Godwoken v1 introduced the registry and registry address, which can be seen as alias mechanisms for layer 2 accounts.

A layer 2 account can be referenced by an ID or a script (usually a hash of a script). However, in some environments, it is also required to access an account by an alias. For example, in the EVM environment, there is no such thing as a Godwoken ID or script. Therefore, access to an account can only be made through an ETH address.

In this case, a registry is an account. Alias mappings are stored in the key-value storage of the registry account. The registry address is encoded as follows:

(registry ID 4 bytes) | (alias address length 4 bytes) | (alias address n bytes)

In Godwoken, every layer 2 account is a tuple of the (ID, L1 script) concept. The ID is an auto-incrementing number, and the L1 script is the CKB core data structure unique as to each layer 2 account. script, i.e. the CKB core data structure is defined as follows:

/* https://github.com/nervosnetwork/ckb/blob/develop/util/types/schemas/blockchain.mol */
table Script {
code_hash: Byte32,
hash_type: byte,
args: Bytes,
}

This structure indicates the script that will be loaded when validating an L1 transaction. And, Godwoken re-used this structure on layer 2, in which:

  • code_hash - code_hash indicates the executable binary used for verifying the layer 2 transactions. If a layer 2 account represents an EVM contract, the script.code_hash of that account will point to the binary file that can verify the EVM transaction.
  • hash_type - hash_type shapes the way CKB loa ds the script binary, which is fixed to HashType::Type in the layer 2 account.
  • args - args is used to set the script initial args. The first 32 bytes are set to rollup_script_hash in Godwoken to distinguish between accounts from different rollups.

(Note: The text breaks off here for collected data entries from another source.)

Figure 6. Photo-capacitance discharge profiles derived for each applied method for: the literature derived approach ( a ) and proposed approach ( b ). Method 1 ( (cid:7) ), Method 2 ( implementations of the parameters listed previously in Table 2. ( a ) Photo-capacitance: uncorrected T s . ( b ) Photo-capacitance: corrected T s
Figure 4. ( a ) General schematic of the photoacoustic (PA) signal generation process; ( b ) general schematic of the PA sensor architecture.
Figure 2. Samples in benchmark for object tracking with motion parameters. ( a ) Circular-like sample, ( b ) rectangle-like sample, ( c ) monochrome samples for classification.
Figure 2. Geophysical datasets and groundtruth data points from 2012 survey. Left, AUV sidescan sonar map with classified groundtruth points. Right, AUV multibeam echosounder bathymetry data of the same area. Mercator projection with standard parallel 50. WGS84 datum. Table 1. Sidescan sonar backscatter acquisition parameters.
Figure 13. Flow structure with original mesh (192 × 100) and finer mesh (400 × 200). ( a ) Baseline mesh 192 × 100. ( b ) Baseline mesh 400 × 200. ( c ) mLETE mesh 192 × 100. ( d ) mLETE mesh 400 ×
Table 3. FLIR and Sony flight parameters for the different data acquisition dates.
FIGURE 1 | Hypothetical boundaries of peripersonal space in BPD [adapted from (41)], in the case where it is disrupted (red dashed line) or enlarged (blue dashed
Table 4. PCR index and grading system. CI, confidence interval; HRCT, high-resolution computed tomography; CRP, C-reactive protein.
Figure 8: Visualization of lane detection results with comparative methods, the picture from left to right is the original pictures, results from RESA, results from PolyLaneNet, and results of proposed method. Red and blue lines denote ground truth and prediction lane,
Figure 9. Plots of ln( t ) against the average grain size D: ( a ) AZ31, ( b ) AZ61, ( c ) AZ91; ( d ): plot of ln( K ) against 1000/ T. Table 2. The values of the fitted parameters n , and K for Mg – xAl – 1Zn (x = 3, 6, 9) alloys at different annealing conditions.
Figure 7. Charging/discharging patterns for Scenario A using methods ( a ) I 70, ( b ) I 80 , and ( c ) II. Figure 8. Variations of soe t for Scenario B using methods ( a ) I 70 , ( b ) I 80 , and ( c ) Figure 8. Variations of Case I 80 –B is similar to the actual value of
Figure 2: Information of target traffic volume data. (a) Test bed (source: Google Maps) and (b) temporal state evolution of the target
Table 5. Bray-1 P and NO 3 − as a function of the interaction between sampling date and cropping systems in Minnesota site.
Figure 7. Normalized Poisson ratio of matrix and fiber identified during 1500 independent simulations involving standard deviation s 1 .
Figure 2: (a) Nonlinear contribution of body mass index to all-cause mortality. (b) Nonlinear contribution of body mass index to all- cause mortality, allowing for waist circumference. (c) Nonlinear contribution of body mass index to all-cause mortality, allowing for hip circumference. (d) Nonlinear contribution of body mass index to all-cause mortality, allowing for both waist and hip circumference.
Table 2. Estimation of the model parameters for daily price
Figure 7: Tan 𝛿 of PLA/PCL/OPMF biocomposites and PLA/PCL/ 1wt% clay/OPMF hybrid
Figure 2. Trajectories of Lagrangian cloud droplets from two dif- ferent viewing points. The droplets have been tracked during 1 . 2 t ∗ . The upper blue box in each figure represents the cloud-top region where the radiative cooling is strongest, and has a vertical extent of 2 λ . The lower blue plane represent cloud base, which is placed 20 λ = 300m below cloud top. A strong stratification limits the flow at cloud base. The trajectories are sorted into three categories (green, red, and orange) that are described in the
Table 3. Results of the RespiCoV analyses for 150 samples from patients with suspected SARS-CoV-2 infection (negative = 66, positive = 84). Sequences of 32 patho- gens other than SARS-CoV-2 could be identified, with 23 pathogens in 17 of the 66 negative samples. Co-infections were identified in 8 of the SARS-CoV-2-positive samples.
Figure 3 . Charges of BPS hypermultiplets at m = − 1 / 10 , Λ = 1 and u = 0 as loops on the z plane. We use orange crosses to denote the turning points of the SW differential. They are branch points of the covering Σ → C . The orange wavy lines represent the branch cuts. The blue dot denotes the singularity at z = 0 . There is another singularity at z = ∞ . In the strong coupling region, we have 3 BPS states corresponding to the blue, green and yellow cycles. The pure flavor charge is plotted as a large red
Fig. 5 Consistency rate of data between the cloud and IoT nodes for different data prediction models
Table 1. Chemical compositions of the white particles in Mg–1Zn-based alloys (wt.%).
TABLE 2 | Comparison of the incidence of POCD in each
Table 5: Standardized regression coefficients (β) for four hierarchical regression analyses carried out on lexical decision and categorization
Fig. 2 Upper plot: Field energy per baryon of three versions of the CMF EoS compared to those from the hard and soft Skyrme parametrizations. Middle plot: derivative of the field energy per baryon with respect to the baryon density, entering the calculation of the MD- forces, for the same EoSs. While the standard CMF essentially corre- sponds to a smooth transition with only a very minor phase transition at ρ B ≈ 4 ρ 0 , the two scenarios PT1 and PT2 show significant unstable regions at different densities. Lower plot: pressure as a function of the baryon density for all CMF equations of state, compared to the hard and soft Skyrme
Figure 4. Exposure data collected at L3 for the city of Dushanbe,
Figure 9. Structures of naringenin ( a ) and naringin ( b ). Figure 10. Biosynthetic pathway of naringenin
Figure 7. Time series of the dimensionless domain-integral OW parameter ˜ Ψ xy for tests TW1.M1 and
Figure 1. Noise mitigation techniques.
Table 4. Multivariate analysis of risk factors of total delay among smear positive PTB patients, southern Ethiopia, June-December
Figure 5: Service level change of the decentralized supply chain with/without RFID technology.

An account on layer 2 is an EOA, or a contract is determined by the code_hash of that account. If the script assumes the account is a receiver of transactions invariably, then the account is a contract. If the script assumes the account is the sender of a transaction, then the account is an EOA. The code in the script is expected to perform contract logic checks or signature checks based on the assumptions.

Currently, Godwoken v1 has implemented one registry, the ETH registry. An ETH address alias will be created automatically for accounts created by deposit.